Atualmente, as dietas das crianças refletem cada vez mais a transição nutricional global, em que as comunidades – especialmente famílias mais pobres – adotam dietas que relacionadas à maior disponibilidade de “calorias baratas” provenientes de alimentos gordurosos e açucarados. São produtos da indústria alimentícia altamente processados, ricos em gorduras saturadas, açúcar e sódio, e pobres em nutrientes e fibras essenciais – com alta densidade energética e baixo teor de micronutrientes.
“E por que dietas saudáveis estão ficando mais caras, enquanto dietas não saudáveis e não nutritivas estão ficando mais baratas?”, questiona a diretora-executiva do Unicef.
O relatório, em sua conclusão, traz uma agenda de cinco etapas para que governos, setor privado, pais, famílias e empresas coloquem os direitos nutricionais das crianças em primeiro lugar:
1. Capacitar famílias, crianças e jovens para que exijam alimentos adequados e saudáveis, inclusive melhorando a educação nutricional e usando legislação comprovada – como impostos sobre o açúcar – para reduzir a demanda por alimentos não saudáveis.
2. Instar os fornecedores de alimentos para que façam o que é certo para as crianças, incentivando o abastecimento de alimentos saudáveis, convenientes e acessíveis.

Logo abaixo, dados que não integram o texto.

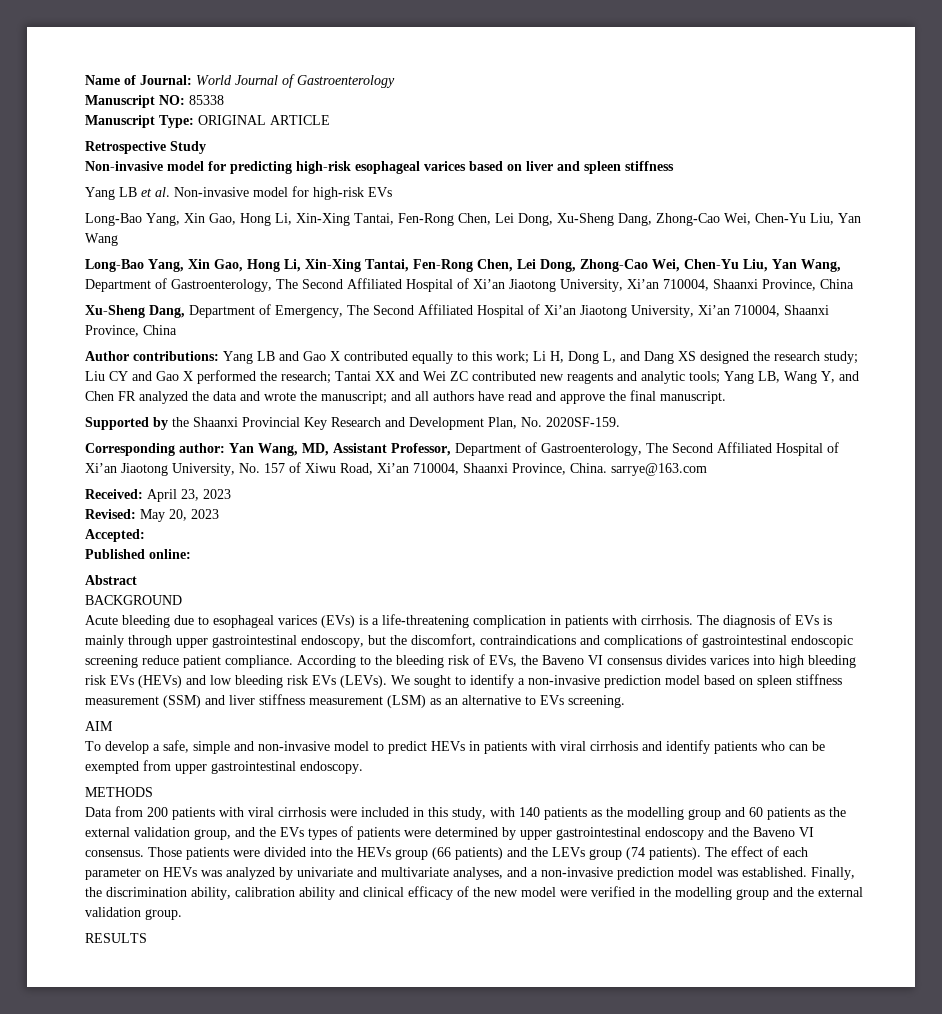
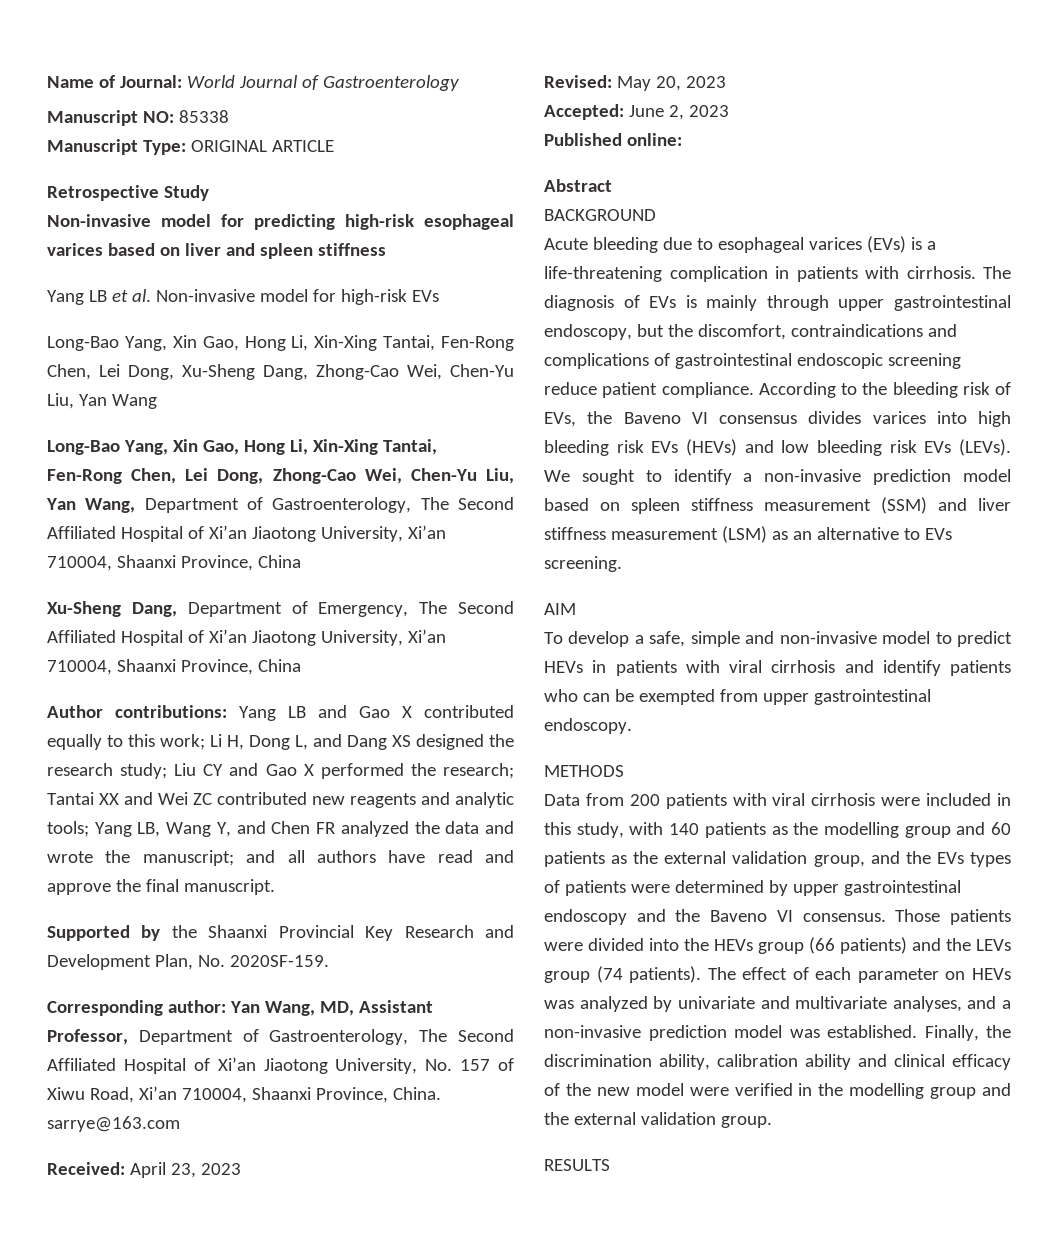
(145, 535) none -> [628,105,729,120] June 2, 2023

3. Construir ambientes alimentares saudáveis para crianças e adolescentes usando abordagens comprovadas, como rotulagem precisa e fácil de entender e controles mais fortes sobre a comercialização de alimentos não saudáveis.
4. Mobilizar sistemas de apoio – saúde, água e saneamento, educação e proteção social – para melhorar a alimentação e a nutrição de todas as crianças.
5. Coletar, analisar e usar dados e evidências de boa qualidade regularmente para orientar as ações e acompanhar o progresso.